15 Eylül 2015 Salı























-1-
Onlar,
Toprakların, suların ve cevherlerin,
Okyanuslar aşan gemilerin,
Ve kan revan tersanelerin,
Fabrikaların, işliklerin
Ve toplu mezar madenlerinin
sahipleri.

Onlar,
Çizdikleri sınırların
Ve içine hapsettikleri ülkelerin;
Mülkün ve mülkiyenin 
Kutsadıkları düzenin 
egemenleri.

Onlar,
İktidar müptelaları
Işıltılı dünyaların müdavimleri
Holdinglerin CEO’ları
Hükümetlerin bakanları,
Modern çağın firavunları.

Onlar,
Cesetlerimize üşüşen çakallar,
Göğü delen saraylara kurulmuşlar.
Yerküreye tepeden bakar,
İlahi takdir buyururlar.

Onlar,
Kara elmas için bizleri
Ölüm çukurlarına sokarlar
30 canımızı bizden alır
32 dişleriyle sırıtırlar

Onlar,
Yalan söylerken sıkılmazlar! Utanmazlar!
 “Önlemler alınmıştır” lakin 
“Ölüm madencinin kaderidir” buyururlar.
Pişkindirler! Yüzsüzdürler!
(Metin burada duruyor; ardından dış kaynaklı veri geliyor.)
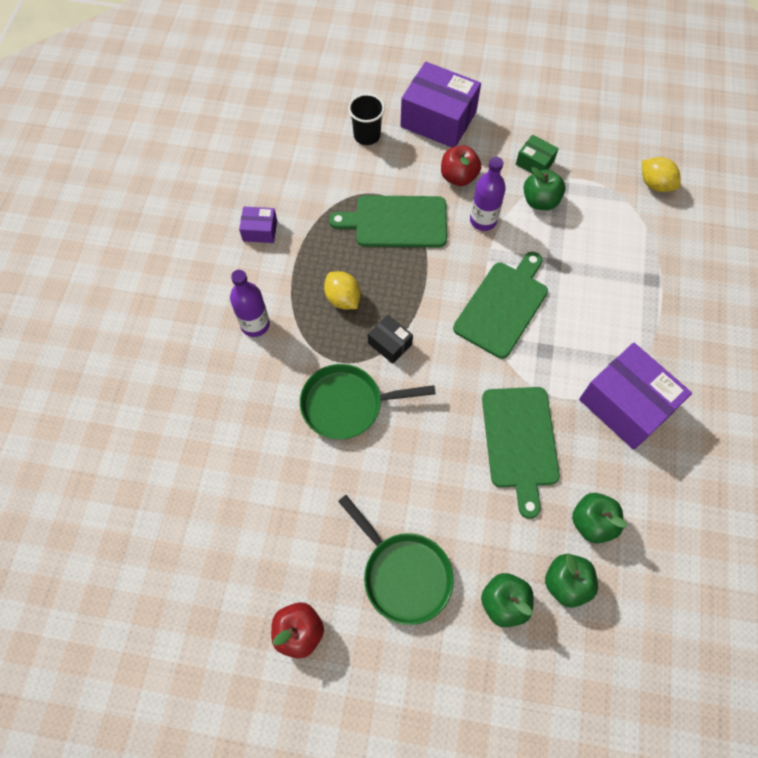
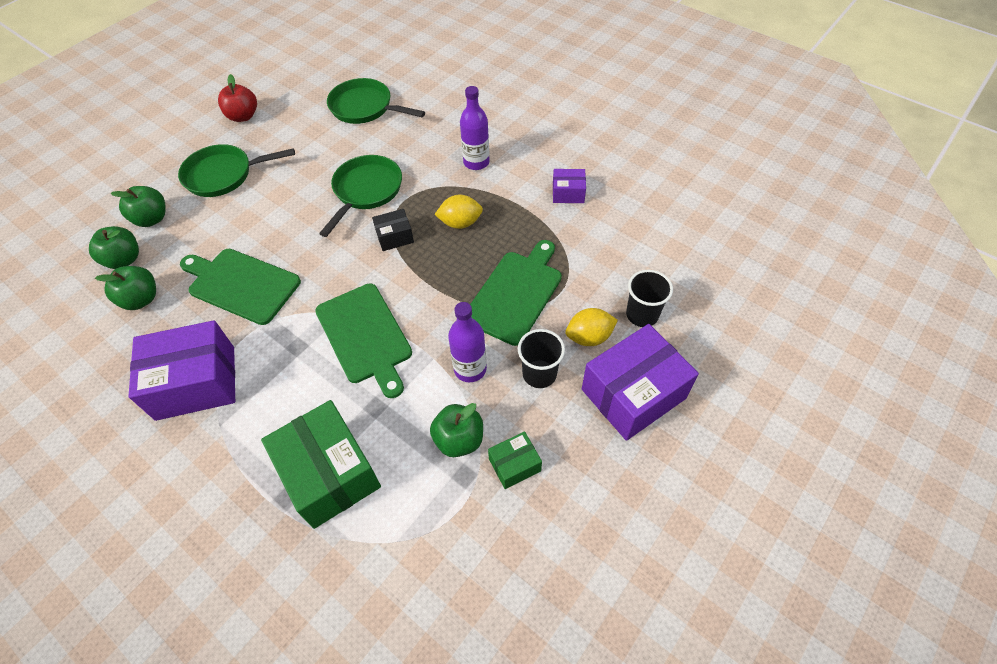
camera: 120 degrees right, 10 degrees down
(218, 488) = (365, 107): none -> green pan
(260, 230) = (568, 193): purple box -> purple box turned 60 degrees clockwise
(458, 177) = (539, 374): red apple -> black cup
(618, 264) = (329, 473): none -> green box
(655, 184) = (398, 597): yellow lemon -> yellow lemon (589, 337)

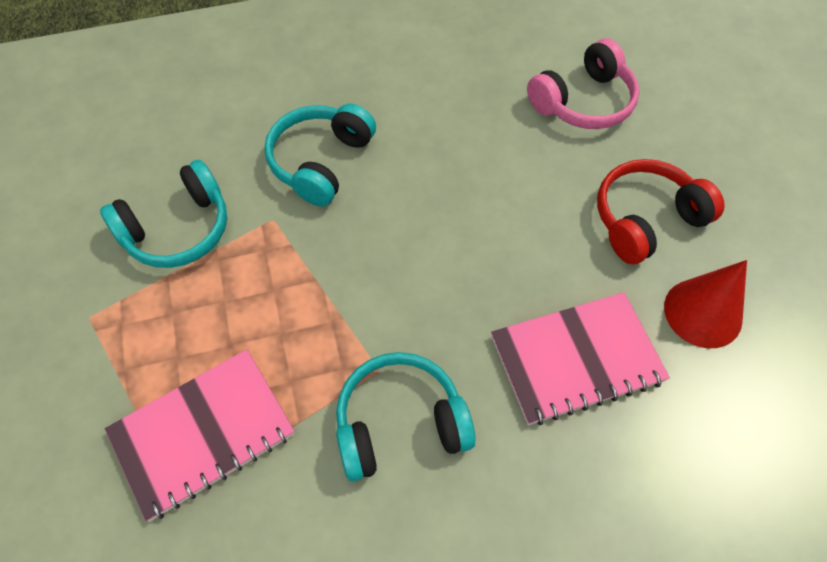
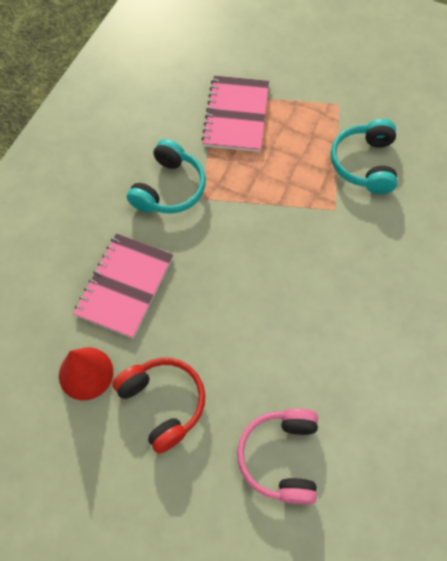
camera: 130 degrees right, 5 degrees up
(320, 162) = (358, 258): turquoise headphones -> none
(646, 219) = (163, 403): red headphones -> red headphones turned 45 degrees counterclockwise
Namussuzdurlar!
Cesetlerimizin ardından “vah vah” duası okurlar!

Sermayeleri, kârları, rantları
Kahrolası iktidarları…
İnsaftan gayrı 
Her şey onların; 

Taaa ki biz,
“Kusturdukları kan
Burnumuzdan damlayan ter
Sofralarına meze olmasın, 
Artık yeter!”
Deyinceye kadar…

-2-
Kardeşler!
Hayatta kalan kardeşlerimiz!
540 metre derinde
Karanlık dehlizlerde 
Kömürleşen bedenlerimiz
Artık yalnız değil! 
Ayrı ayrı yaşadık ama
Hep beraber öldürüldük!
Yaşarken de kaderimiz ortaktı aslında
Ama biz, ölünce anladık bunu.

30 kişi değiliz burada,
Tam sayımızı bilemiyoruz; yüz binlerceyiz.
Bursa madenlerinden 19 arkadaş
Ve daha tanımadığımız binlerce madenci 
Ölüm kapısında sessizce karşıladılar bizi.
18 Mayısta Rusya madenlerinden gelen 13 arkadaşı da,
hep beraber karşıladık.

Binlerce Çinli var burada,
Ne fark eder ki, hepimiz işçiyiz.
Ölülerin milliyeti yokmuş yerin altında!

Kardeşler,
Biz çok şey öğrendik öldükten bu yana.
Onları ve çarkı tanıdık.
Bize hayat hakkı tanımayan çarkı…
Meğer bizmişiz o çarkı döndüren!

Sessizce düşünüp sessizce anlaşıyoruz 
Ve daha çok şeyleri anlıyoruz…

Yerin altında birleşen yüz binlerce can 
Bilseydik bunları, 
Yani birleşseydik şayet, 
ölmeden evvel,
Şimdi burada olur muyduk? 

Çarkı durdururduk, 
Kırardık, 
Alt ederdik firavunların düzenini!

Bizim hayıflanmamızın
Sizin gözyaşlarınızın 
Faydası yok artık.

Şimdi çıkmaz sesimiz
Lakin sessizce 
Çıt çıkarmadan anlaşıyoruz birbirimizle…

Ey sözümüzü yüreklerinde duyanlar!
Anlatın bizim neden öldüğümüzü herkese,
Anlatın firavunların çarkını,
“Ölünce birleşen madenciler,
Patlamaların alevleriyle değil
Yaşarken birleşemediklerine yanıyorlar” deyin.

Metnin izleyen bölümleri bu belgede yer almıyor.